躍動の休日

 土曜日、望月は部屋の隅っこで交換日記のことを考えていた。


「日記、高岩さんに渡せないな」


 望月が週休2日制をあまり良く思わなかったのは今日が初めてである。

 交換日記は交代しながら書くものなので、土日は学校という当たり前に会うことの出来る場所が無いために2日分の空白が出来る。

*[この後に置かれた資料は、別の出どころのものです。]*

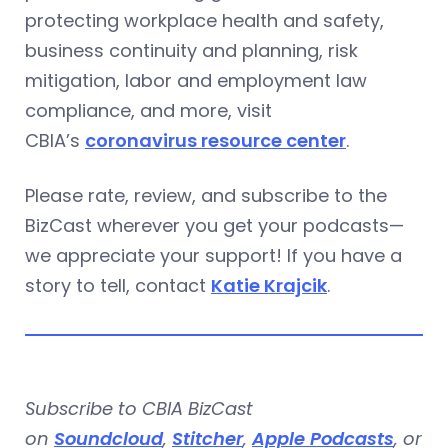
protecting workplace health and safety,
business continuity and planning, risk
mitigation, labor and employment law
compliance, and more, visit
CBIA’s
coronavirus resource center
.
Please rate, review, and subscribe to the
BizCast wherever you get your podcasts—
we appreciate your support! If you have a
story to tell, contact
Katie Krajcik
.
Subscribe to CBIA BizCast
on
Soundcloud
,
Stitcher
,
Apple Podcasts
, or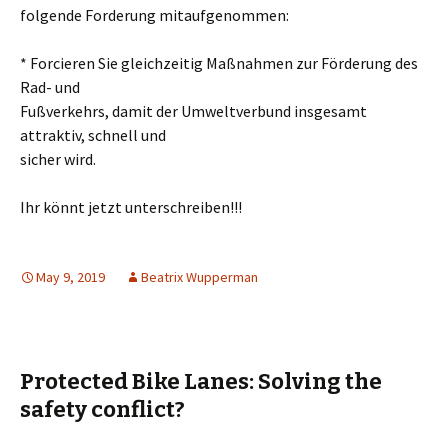
folgende Forderung mitaufgenommen:
* Forcieren Sie gleichzeitig Maßnahmen zur Förderung des
Rad- und
Fußverkehrs, damit der Umweltverbund insgesamt
attraktiv, schnell und
sicher wird.
Ihr könnt jetzt unterschreiben!!!
May 9, 2019
Beatrix Wupperman
Protected Bike Lanes: Solving the
safety conflict?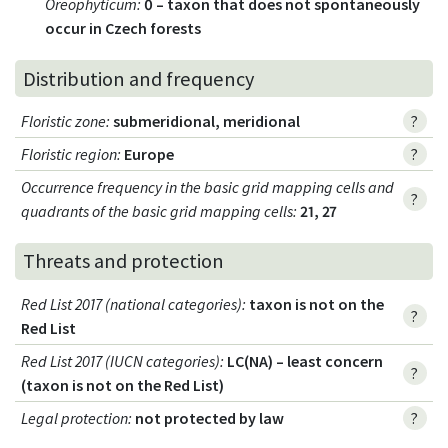
Oreophyticum
:
0 – taxon that does not spontaneously
occur in Czech forests
Distribution and frequency
Floristic zone
:
submeridional, meridional
?
Floristic region
:
Europe
?
Occurrence frequency in the basic grid mapping cells and
?
quadrants of the basic grid mapping cells:
21, 27
Threats and protection
Red List 2017 (national categories)
:
taxon is not on the
?
Red List
Red List 2017 (IUCN categories)
:
LC(NA) – least concern
?
(taxon is not on the Red List)
Legal protection
:
not protected by law
?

 別段、連日して書かなければいけないという使命感があるわけでもなく、書かなければいじめられるなんてネガティブな強迫観念があるわけでもない。


 ただ望月は、鱗雲のある空から差す陽光によって、散らばったビー玉の様に輝く外の風景を見て、素晴らしい日を日記に書き留めれないのは残念だなと思っていたのだ。


「どうしようかな、これ……」


 日記の空白が強調するように日を照り返す。白い揺らめきが主の元へ向かえと言っているように紙の端を振っていた。

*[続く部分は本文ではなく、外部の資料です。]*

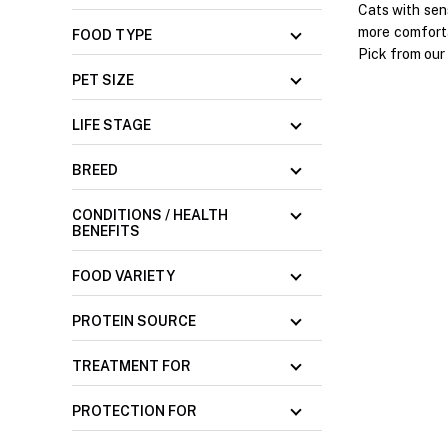
Cats with sen
more comforta
FOOD TYPE
Pick from our 
PET SIZE
LIFE STAGE
BREED
CONDITIONS / HEALTH
BENEFITS
FOOD VARIETY
PROTEIN SOURCE
TREATMENT FOR
PROTECTION FOR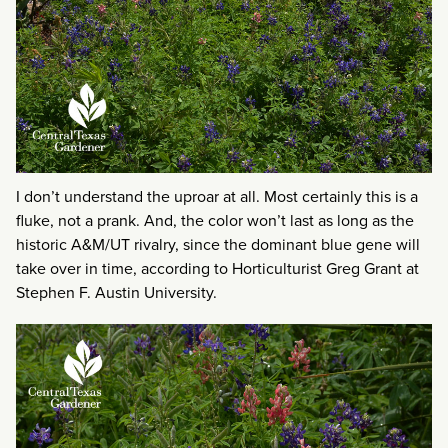
I don’t understand the uproar at all. Most certainly this is a
fluke, not a prank. And, the color won’t last as long as the
historic A&M/UT rivalry, since the dominant blue gene will
take over in time, according to Horticulturist Greg Grant at
Stephen F. Austin University.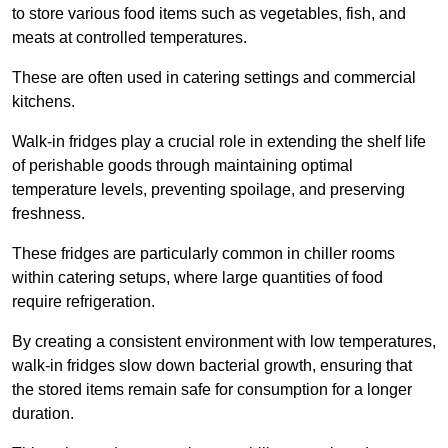
to store various food items such as vegetables, fish, and
meats at controlled temperatures.
These are often used in catering settings and commercial
kitchens.
Walk-in fridges play a crucial role in extending the shelf life
of perishable goods through maintaining optimal
temperature levels, preventing spoilage, and preserving
freshness.
These fridges are particularly common in chiller rooms
within catering setups, where large quantities of food
require refrigeration.
By creating a consistent environment with low temperatures,
walk-in fridges slow down bacterial growth, ensuring that
the stored items remain safe for consumption for a longer
duration.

 しかし応えることが出来ない。何故なら望月は高岩の住所も、メッセージアプリの登録もしていなかったからだ。


 連絡手段がないことは休日を迎える前から分かっていたのに、土日を迎えてしまったというわけだ。


「はあ……、どうしようかな」


 ピンポーン。電子音の鐘の音が家に響く。想定する来客のために、階段を駆け下り玄関の戸を開いた。


「灯明さん、おはようございます」


「おはようなんて悠長に言ってる場合じゃないわよ」


「え?」


「来て」


 望月はいつの日かと同じく腕を引っ張られる様にして織姫にどこかへと連れていかれる。


「せ、せめて靴履かせてください!」



 □■□■□



「それで、何があったんですか?」


 目の前を凛々しく織姫が進む。カツカツという足音も、自分を急かしているようだった。


「望月君。昨日は何もなかったのよね?」


「え? はい、特に何も……」


「本当に何もなかったのよね?」


「え……」


 なぜ織姫はここまで食い下がってくるのだろう。疑問に感じる望月は、再度昨日の記憶を思い返すが何もなかった。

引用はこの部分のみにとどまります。